Jedis: Always comparing sabres...
Actually, speaking of Yoda, I dimly recall an unfortunate incident that occurred in late 1985 when a friend of mine staying at my house on a sleepover was caught "lifting" my Yoda. This 2-inch figure was a popular item in the Star Wars action figure universe - often coveted by those who did not own a Yoda. To give you some idea of the value, you would need to trade 7 to 9 plain Stormtroopers in return for a Yoda - depending on how hard a bargain you drove. Anyway, a tense altercation ensued before the Yoda was returned to its rightful owner and the accused repented - but not before receiving a double dose of "The Force" from his irate contemporary. All was forgiven within minutes though, probably just as the night's episode of A-Team was starting, I'm guessing....
Millennium Falcon: The Holy Grail.

Anyway, all these recollections are stirring up some uneasy feelings in my being so I'd better start to wind this up. As I reflect back over this life of mine, there is one burning ambition that rises up within me from time to time. I realize there is one final goal I would like to reach on this earth before I pass on: before I become too old to appreciate the wonder and magnificence of finally owning what many regard as the "Excalibur" of the entire "Vintage" Star Wars universe. I am of course talking of the original Millennium Falcon spaceship.

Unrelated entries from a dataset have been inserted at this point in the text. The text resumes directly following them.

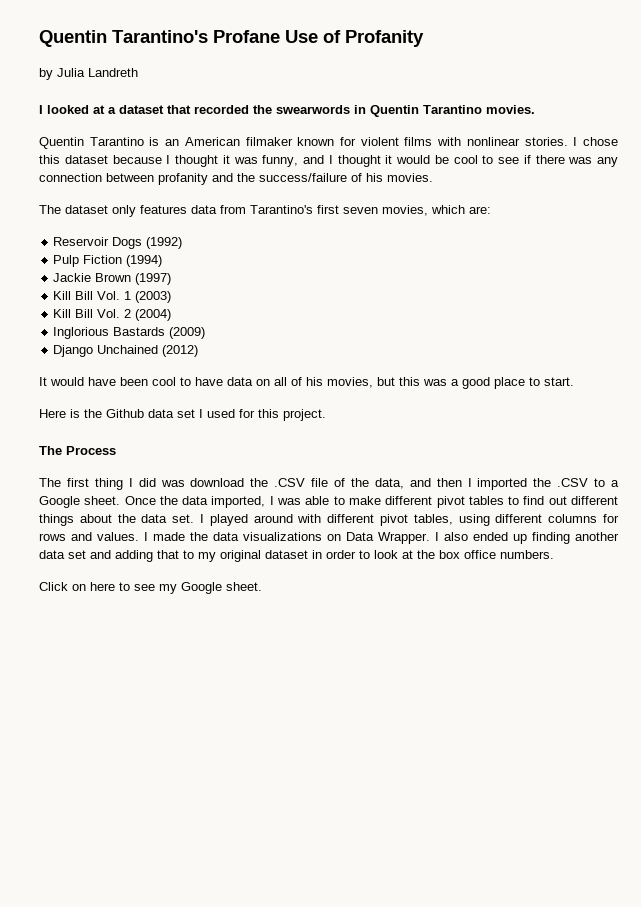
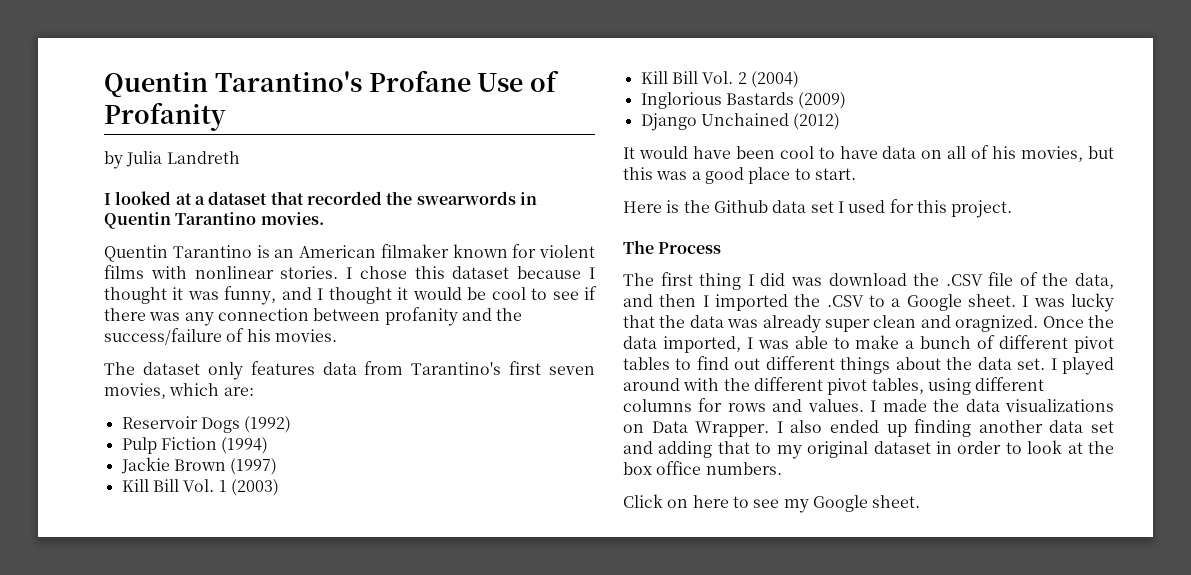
(121, 500) none -> [1022,293,1114,312] [623,315,1039,333] I was lucky that the data was already super clean and oragnized.
(381, 500) none -> [905,335,996,349] a bunch of
(322, 518) none -> [723,378,750,391] the

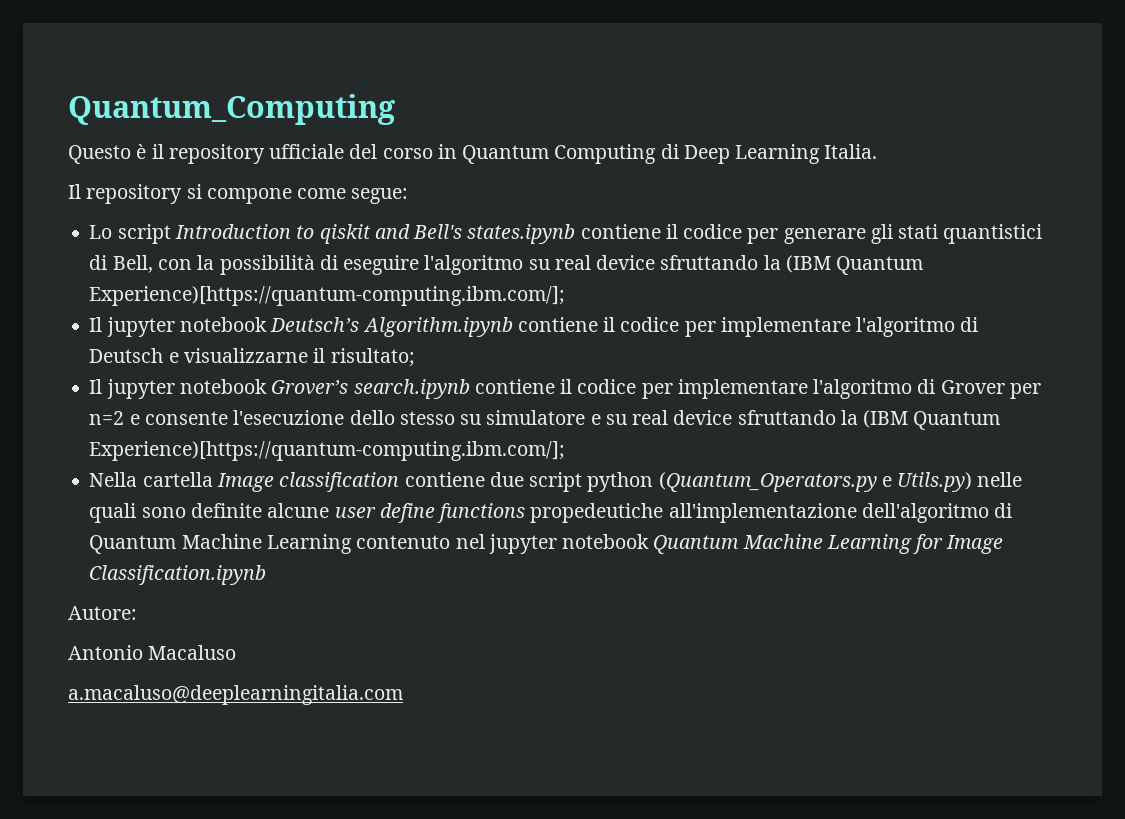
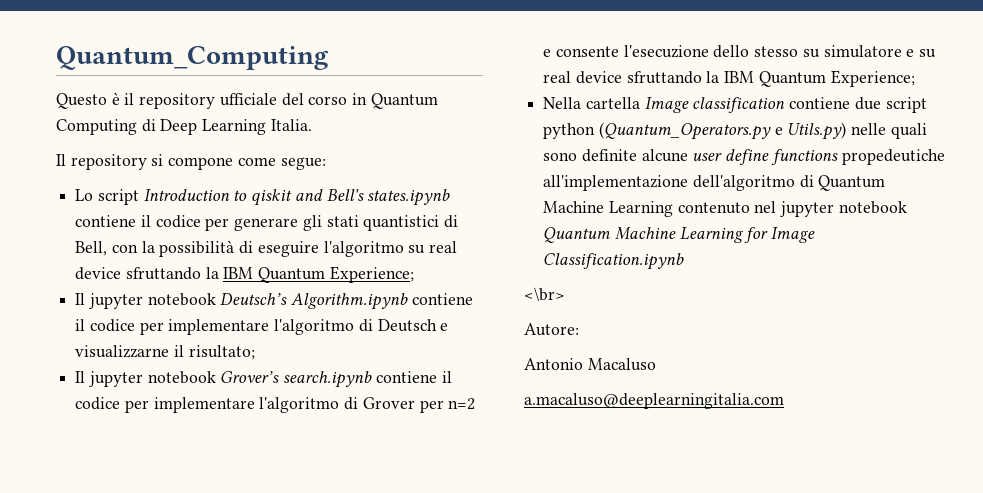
[785,255,924,275] [89,286,566,306] (IBM Quantum Experience)[https://quantum-computing.ibm.com/]; -> [223,266,414,283] IBM Quantum Experience;
[863,410,1001,430] [89,441,566,461] (IBM Quantum Experience)[https://quantum-computing.ibm.com/]; -> [724,70,915,87] IBM Quantum Experience;
(267, 575) none -> [524,287,565,301] // <\br>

I've never had the opportunity to hold one, yet alone see one up close. All we ever heard at school were hushed whispers and rumours of kids who may have owned one - no-one was ever sure. Kids who owned the Millennium Falcon never seemed to want to reveal themselves to others for fear it would mean having to field requests to bring it to school or, worse yet, have a heap of uninvited guests over after school.

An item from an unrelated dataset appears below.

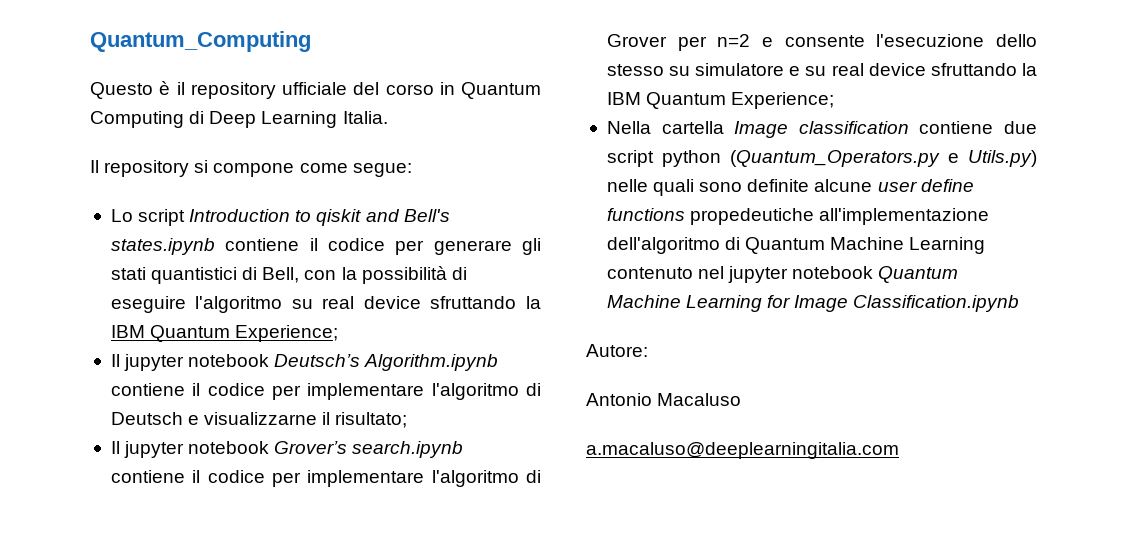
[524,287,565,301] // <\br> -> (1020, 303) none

So I have two choices: do I continue to be a dreamer, or do I take out a second mortgage, jump on eBay and search the online galaxy for a shady dealer in "Vintage" Star Wars vehicles who I'm sure wouldn't look out of place in the Mos Eisley Cantina?
Time will tell.....


  1. I had the Millenium Falcon, and a Telescoping Lightsabre Obi-Wan....sold in a garage sale in 1986 when I was 10. I still curl up into a ball and sob at the thought of "if i only still had them..."

  2. I feel your pain Rick. Still, as they say, "'tis better to have owned Millenium Falcon and lost....".